What I have done up to now is to count a driver's best race finishes over the last two years. I would then use that value to judge that driver's ability. The ability of the drivers in a race would add or subtract points from the value of that race.
The main problem with that concept is that it is circular. If I win 5 races against relative newbies I'm going to look like a world beater. But I can't judge the value of those wins until I figure out the value of those wins...
I also had a siloed community problem. If a group of drivers mostly race only against each other how do I compare them to others?
Late this season, I decided to try to improve the system.
My main goal was to try to improve the system's ability to value different races and tournaments. Specifically and in relative order of importance:
- Improve the system's ability to value individual drivers
- Do something about silos
- Prevent radically high tournament ratings
- Create a more predictable and consistent ranking system
- Provide points for ladder sub-tournaments
- Rebalance tournaments in relation to races
Ratings vs. Rankings
CFR Organized Play is all about figuring out which driver had the best season -- what I would call a ranking. It is not about figuring out who the best driver is -- what I would call a rating.
This is a distinction that happens (perhaps unintentionally) in sports all the time. The winner of the NBA Finals may not be the team that was arguably the best team in the NBA right now. But it was the team that won the playoffs and thus had the best season as defined by the NBA.
The NBA and most professional sports leagues are able to easily ignore ratings when crowning a champion because they can fairly structure seasons and playoffs to give everyone a similar chance and similar competition.
CFR Organized Play does not do that, instead it simply observes everything going on as organized by various people and has to judge a champion. This is where ratings come into play.
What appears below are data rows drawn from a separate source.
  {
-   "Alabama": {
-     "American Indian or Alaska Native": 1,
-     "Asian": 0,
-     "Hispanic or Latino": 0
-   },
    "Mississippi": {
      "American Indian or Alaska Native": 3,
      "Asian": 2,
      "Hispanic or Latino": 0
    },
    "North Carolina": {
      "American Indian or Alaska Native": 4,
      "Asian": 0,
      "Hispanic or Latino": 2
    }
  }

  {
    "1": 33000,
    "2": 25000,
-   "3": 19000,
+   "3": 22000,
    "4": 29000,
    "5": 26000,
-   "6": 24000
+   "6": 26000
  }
The system uses ratings to try to figure out how much value to give every race because it can not rely on some overall structure to keep things even.
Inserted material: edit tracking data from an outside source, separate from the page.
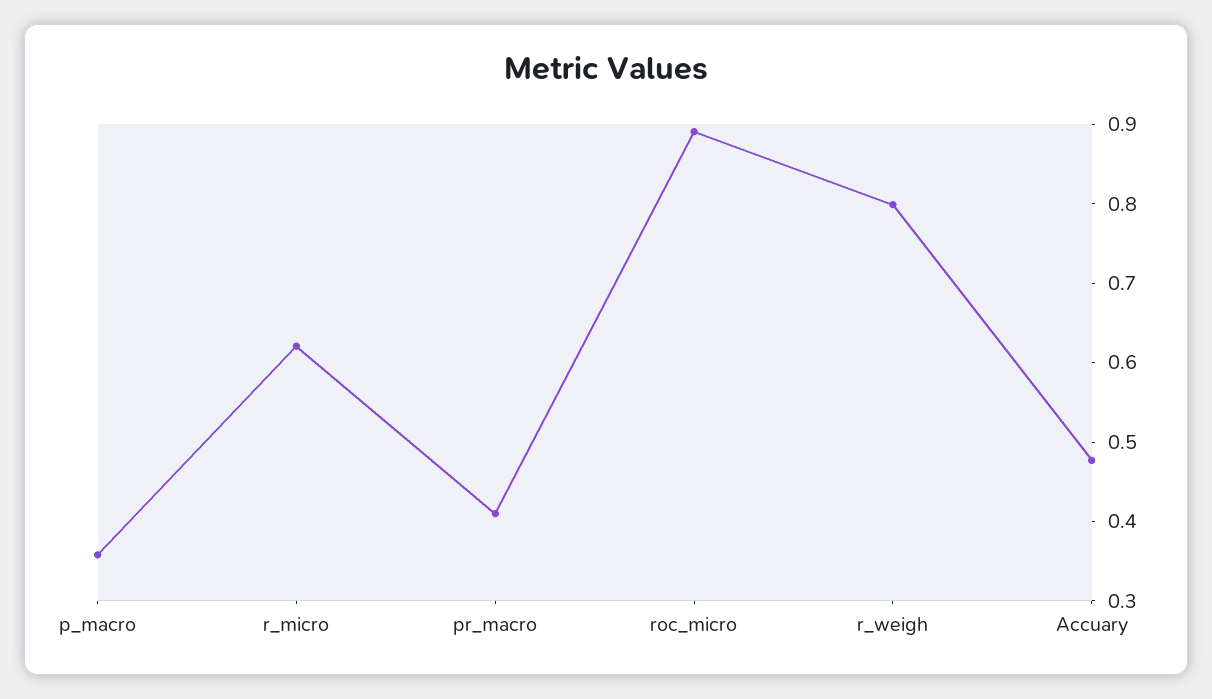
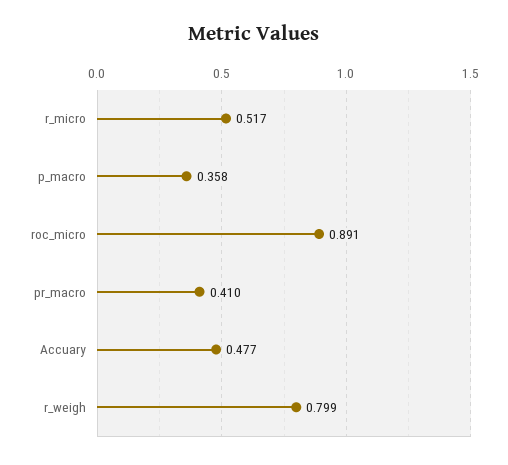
  {
    "p_macro": 0.358,
-   "r_micro": 0.62,
+   "r_micro": 0.517,
    "pr_macro": 0.41,
    "roc_micro": 0.891,
    "r_weigh": 0.799,
    "Accuary": 0.477
  }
I bring this up as a preface to talking and ELO and ratings because at the end of the day, these are just tools for trying to fairly figure out a ranking. But driver ratings have never been goals in and of themselves for CFR Organized Play. And... I'll talk about that more a little further down this page.
ELO to the Rescue
I've been using a ELO a lot over the last couple of years in a slightly related project to rank and categorize the best F1 drivers of all time (more on that much later). So I felt comfortable using ELO as the basis of how good individual drivers are. For those not already familiar, ELO can be used to figure out how likely one person is to beat another person based on the difference in ELO scores between the players. After each event, the actual results are compared to what ELO thought would happen and adjustments are made to each player's ELO scores.
A complication with using ELO is that as described above, ELO works best if it is updated after every game or short event. But I don't always get race results immediately after the race and PBeM races take months to end. How does that work with ELO if in middle of that month long race, some of the drivers participate in 3 live, in-person events? What's their ELO?
So, I decided that I would only recalculate ELO at the end of every season. Every race that season would assume each driver had the ELO they started the season with. I would then add up all of the ELO adjustments from their races that season and calculate a new ELO for next season. I'm sure this means that my ELO scores are not as accurate as they could be, but I do not think calculating on the fly would be feasible.
Playing around with K
ELO calculations have a variable called K that tends to get tweaked by people who use ELO in different situations. What I ended up doing with K is using it as a way to express my confidence in a particular driver's ELO rating which is how I ended up addressing silos.